Jeanne Moment


Jeanne Moment was an American artist, educator, and environmental activist, best known for her expressive landscapes and graphic works, as well as for being a key catalyst for the "Keep America Beautiful" campaign of the early 1950s.

Education and teaching

Born in 1901, Jeanne Moment lived and studied in California for the first part of her life. Her academic background included studies at the University of California, Berkeley, and the Columbia University School of the Arts. She also studied at the Museum Art School, under the artist William H. Givler. Before moving to the Pacific Northwest, she had a professional career as a high school teacher in Los Angeles for twenty-five years.

Move to Oregon and artwork

In 1940, she and her husband, Samuel Moment, relocated to Oregon, a move that influenced her artistic career. She engaged with Oregon's outdoor experiences and her passion for nature and the environment became a constant subject matter. She worked in a variety of media, including oil, watercolor, ink wash, and lithography.
Her early landscapes often reflected the influence of the 19th-century English artist J. M. W. Turner, particularly in her use of color to illuminate the subtleties of nature. In her later years, especially after 1960, Moment increasingly turned to graphics and a more abstract, less representational style, though nature remained her central focus.

Environmental activism and legacy

Moment's first-hand experience with the pristine beauty of the wilderness and the destructive tendencies of human pollution motivated her and her husband, Samuel, to become politically active environmentalists.
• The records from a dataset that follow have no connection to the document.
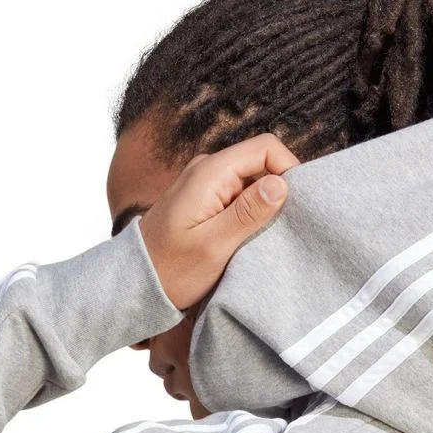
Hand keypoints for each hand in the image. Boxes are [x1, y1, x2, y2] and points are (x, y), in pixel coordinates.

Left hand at [138, 133, 300, 310]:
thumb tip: (281, 184)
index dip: (290, 170)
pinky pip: (238, 197)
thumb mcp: (213, 246)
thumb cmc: (170, 270)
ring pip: (252, 182)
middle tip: (283, 229)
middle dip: (280, 191)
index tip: (298, 206)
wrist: (134, 284)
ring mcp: (205, 185)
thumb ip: (247, 213)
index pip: (266, 148)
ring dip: (265, 207)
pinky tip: (249, 241)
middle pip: (261, 163)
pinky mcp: (204, 202)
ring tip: (264, 239)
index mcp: (210, 173)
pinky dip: (250, 215)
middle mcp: (207, 170)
This was also motivated by the first evidence of approaching a town was often a mountain of garbage and abandoned automobiles.
Their efforts led to a nationally recognized legacy of the "Keep America Beautiful" campaign. It quickly earned endorsements from many public figures, including Walt Disney. The phrase "Keep America Beautiful" was the couple's idea in 1952. Their efforts began in Oregon "to teach Litterbugs and Vandalbugs to stop acting like pigs". This was beginning of a national effort to raise awereness. She designed a shopping bag used for the campaign.
The Moments were also instrumental in encouraging several states to require deposits on returnable beverage containers, part of their practical environmental policy. Other initiatives included persuading automakers to include trash receptacles in their cars, paper bags at gas stations so motorists and service attendants can dispose trash, and pushing for public funding for installing waste containers as well as emptying them quickly.
Moment's artwork appeared in shows, particularly after she began focusing on graphics in the 1960s. Her work is in the permanent collections of the Portland Art Museum, the Oregon Historical Society Museum, Reed College, and the Hallie Ford Museum of Art, among others.